= Beginning of Section =

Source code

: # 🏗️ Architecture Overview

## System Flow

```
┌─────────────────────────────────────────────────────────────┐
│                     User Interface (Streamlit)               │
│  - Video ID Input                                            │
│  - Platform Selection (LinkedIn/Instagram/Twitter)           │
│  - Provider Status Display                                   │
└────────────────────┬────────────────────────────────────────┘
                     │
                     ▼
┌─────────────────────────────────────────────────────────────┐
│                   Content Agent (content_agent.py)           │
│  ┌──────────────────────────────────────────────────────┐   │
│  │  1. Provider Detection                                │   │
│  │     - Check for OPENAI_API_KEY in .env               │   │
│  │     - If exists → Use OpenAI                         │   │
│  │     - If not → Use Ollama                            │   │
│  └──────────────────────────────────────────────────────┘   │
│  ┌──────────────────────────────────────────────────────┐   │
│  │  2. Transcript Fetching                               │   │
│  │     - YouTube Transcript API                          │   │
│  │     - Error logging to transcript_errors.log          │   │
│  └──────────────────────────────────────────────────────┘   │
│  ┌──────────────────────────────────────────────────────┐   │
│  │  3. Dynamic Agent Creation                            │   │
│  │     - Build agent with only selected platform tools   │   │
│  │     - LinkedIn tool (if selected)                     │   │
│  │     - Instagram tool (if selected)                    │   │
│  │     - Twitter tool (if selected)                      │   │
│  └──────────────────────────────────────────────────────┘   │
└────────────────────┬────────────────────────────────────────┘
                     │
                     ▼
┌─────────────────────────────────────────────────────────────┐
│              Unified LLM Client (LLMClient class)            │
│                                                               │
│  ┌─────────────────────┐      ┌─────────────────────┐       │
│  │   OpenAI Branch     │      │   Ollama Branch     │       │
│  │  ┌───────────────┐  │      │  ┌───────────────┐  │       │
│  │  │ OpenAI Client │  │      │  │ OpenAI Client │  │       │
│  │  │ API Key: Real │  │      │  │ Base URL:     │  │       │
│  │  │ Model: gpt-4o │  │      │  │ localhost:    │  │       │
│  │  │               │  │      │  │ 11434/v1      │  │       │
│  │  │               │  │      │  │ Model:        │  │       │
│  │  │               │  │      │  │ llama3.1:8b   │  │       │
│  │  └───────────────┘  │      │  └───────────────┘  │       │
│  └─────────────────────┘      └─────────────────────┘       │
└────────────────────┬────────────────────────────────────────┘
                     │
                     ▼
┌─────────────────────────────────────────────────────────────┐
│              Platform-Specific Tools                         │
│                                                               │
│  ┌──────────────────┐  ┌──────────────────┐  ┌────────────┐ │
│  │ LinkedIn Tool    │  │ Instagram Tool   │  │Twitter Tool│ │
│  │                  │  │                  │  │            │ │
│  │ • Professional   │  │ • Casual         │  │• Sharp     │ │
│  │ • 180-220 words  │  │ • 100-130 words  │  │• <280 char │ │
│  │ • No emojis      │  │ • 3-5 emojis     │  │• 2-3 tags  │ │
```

= End of Section =

* _Instructions to follow_:
The whole of the data above must be given again, unaltered and complete.

* _Exercise result_:
Source code

: # 🏗️ Architecture Overview

## System Flow

```
┌─────────────────────────────────────────────────────────────┐
│                     User Interface (Streamlit)               │
│  - Video ID Input                                            │
│  - Platform Selection (LinkedIn/Instagram/Twitter)           │
│  - Provider Status Display                                   │
└────────────────────┬────────────────────────────────────────┘
                     │
                     ▼
┌─────────────────────────────────────────────────────────────┐
│                   Content Agent (content_agent.py)           │
│  ┌──────────────────────────────────────────────────────┐   │
│  │  1. Provider Detection                                │   │
│  │     - Check for OPENAI_API_KEY in .env               │   │
│  │     - If exists → Use OpenAI                         │   │
│  │     - If not → Use Ollama                            │   │
│  └──────────────────────────────────────────────────────┘   │
│  ┌──────────────────────────────────────────────────────┐   │
│  │  2. Transcript Fetching                               │   │
│  │     - YouTube Transcript API                          │   │
│  │     - Error logging to transcript_errors.log          │   │
│  └──────────────────────────────────────────────────────┘   │
│  ┌──────────────────────────────────────────────────────┐   │
│  │  3. Dynamic Agent Creation                            │   │
│  │     - Build agent with only selected platform tools   │   │
│  │     - LinkedIn tool (if selected)                     │   │
│  │     - Instagram tool (if selected)                    │   │
│  │     - Twitter tool (if selected)                      │   │
│  └──────────────────────────────────────────────────────┘   │
└────────────────────┬────────────────────────────────────────┘
                     │
                     ▼
┌─────────────────────────────────────────────────────────────┐
│              Unified LLM Client (LLMClient class)            │
│                                                               │
│  ┌─────────────────────┐      ┌─────────────────────┐       │
│  │   OpenAI Branch     │      │   Ollama Branch     │       │
│  │  ┌───────────────┐  │      │  ┌───────────────┐  │       │
│  │  │ OpenAI Client │  │      │  │ OpenAI Client │  │       │
│  │  │ API Key: Real │  │      │  │ Base URL:     │  │       │
│  │  │ Model: gpt-4o │  │      │  │ localhost:    │  │       │
│  │  │               │  │      │  │ 11434/v1      │  │       │
│  │  │               │  │      │  │ Model:        │  │       │
│  │  │               │  │      │  │ llama3.1:8b   │  │       │
│  │  └───────────────┘  │      │  └───────────────┘  │       │
│  └─────────────────────┘      └─────────────────────┘       │
└────────────────────┬────────────────────────────────────────┘
                     │
                     ▼
┌─────────────────────────────────────────────────────────────┐
│              Platform-Specific Tools                         │
│                                                               │
│  ┌──────────────────┐  ┌──────────────────┐  ┌────────────┐ │
│  │ LinkedIn Tool    │  │ Instagram Tool   │  │Twitter Tool│ │
│  │                  │  │                  │  │            │ │
│  │ • Professional   │  │ • Casual         │  │• Sharp     │ │
│  │ • 180-220 words  │  │ • 100-130 words  │  │• <280 char │ │
│  │ • No emojis      │  │ • 3-5 emojis     │  │• 2-3 tags  │ │
```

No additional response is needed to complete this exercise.